London, Personal

The Ants Go Marching

We walk on our own path and we all seem to know exactly where we are going. We see no one else. We walk in our own straight line which really isn’t straight at all but a path we have created for ourselves in order not to touch anyone else. I zig zag through the crowd. I’m on a mission. So is everyone else. It’s always the same. In the morning, before the winter sun has risen, we are on our way to work. In evening, after the winter sun has already set, we are on our way home. I make it to the escalator. There are two police men who stand on both sides, making it impossible to pass them on the way up. I opt for the stationary stairs. I make it to the top before they do. I see my bus and play dodge cars with the commuters between me and my double decker, red bus. I make it. Sinking down into my seat up stairs, I open my book to where I last left the Tattooed Girl and her employer, Mr. Siegel. I will finish the book tonight.

*

The wind blows the trees back and forth. Facing the wind, I feel like I am wading through a sea of cold water. It slows my pace but I think to myself, “What a wonderful workout my legs are getting, going against the wind.” Then that song pops into my head, “Against the Wind.” Well, maybe that’s part of the chorus and not even the title of the song. I digress. A gust comes up behind me and knocks me off balance. I make it home in a sea of chaos, where trains are delayed, stations are closed, people are jammed into tube cars, playing bumper cars with their bodies as the train juts back and forth readying itself to brake. Tomorrow I will talk to the folks at the Free Tibet Campaign and they will tell me about the woman who was thrown into a light post by the wind.
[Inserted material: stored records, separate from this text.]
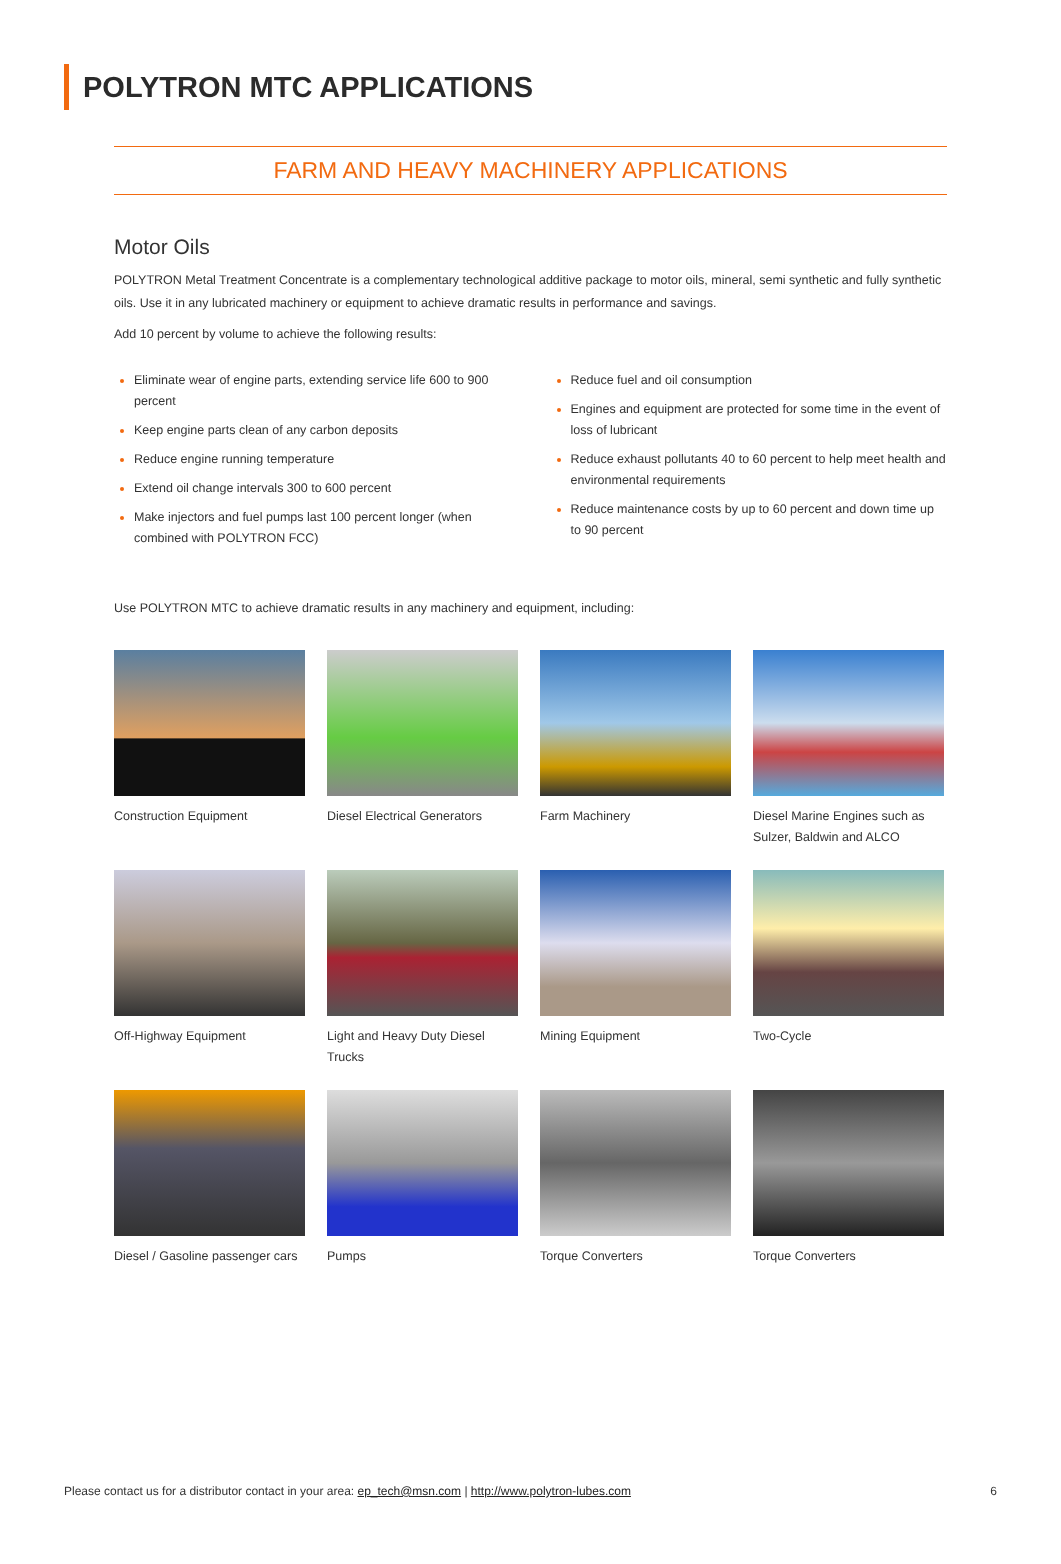POLYTRON MTC APPLICATIONS
FARM AND HEAVY MACHINERY APPLICATIONS
Motor Oils
POLYTRON Metal Treatment Concentrate is a complementary technological additive package to motor oils, mineral, semi synthetic and fully synthetic oils. Use it in any lubricated machinery or equipment to achieve dramatic results in performance and savings.
Add 10 percent by volume to achieve the following results:
Eliminate wear of engine parts, extending service life 600 to 900 percent
Keep engine parts clean of any carbon deposits
Reduce engine running temperature
Extend oil change intervals 300 to 600 percent
Make injectors and fuel pumps last 100 percent longer (when combined with POLYTRON FCC)
Reduce fuel and oil consumption
Engines and equipment are protected for some time in the event of loss of lubricant
Reduce exhaust pollutants 40 to 60 percent to help meet health and environmental requirements
Reduce maintenance costs by up to 60 percent and down time up to 90 percent
Use POLYTRON MTC to achieve dramatic results in any machinery and equipment, including:
Construction Equipment
Diesel Electrical Generators
Farm Machinery
Diesel Marine Engines such as Sulzer, Baldwin and ALCO
Off-Highway Equipment
Light and Heavy Duty Diesel Trucks
Mining Equipment
Two-Cycle
Diesel / Gasoline passenger cars
Pumps
Torque Converters
Torque Converters
Please contact us for a distributor contact in your area: ep_tech@msn.com | http://www.polytron-lubes.com 6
The weather is angry. It is also much stronger than we are.

*

The sun was shining today. For the first time in weeks. Longer than five minutes too. Sometimes it comes and I open all the curtains and blinds and then once I open the last one it has already disappeared behind the clouds and gray takes over again and I wonder when the next time I feel warmth will be. Today was crisp like the memory of a bright winter day in Michigan, but without the snow and the reflection off of it. As I walked back from lunch at The Juggler, I thought it was snowing. Light, ashy snowflakes floating on each breeze and up into my face. It was the woman in front of me. Her cigarette ashes getting lost in the wind.

*

Ants march like we do. A goal in sight. See it. Walking towards it. Seeing nothing else. Using all of our strength to make it happen. We do not ask our neighbour if they need assistance, for we don’t want to stumble over their big suitcase or bump into their backpack. We want to get home. We stare at the screens above our heads to see which trains are running. On time. Late. Not at all. And we step forward. Into that place where we only have our thoughts to keep us company. The soundtrack of our lives pulsating through the white veins stuffed into each ear and running down our chests. We walk like ants marching from one place to the next. But we are not in this together. We do not carry the weight of our world for each other. We do it for ourselves. And we are not organised in doing so. We have obstacles. We go around them. We go through them. And sometimes, they stop us. Because unlike ants, we are not on the same team.

But if we are lucky, like I am, our teammate is waiting for us at home. Dinner on the table. A hug when I walk in the door.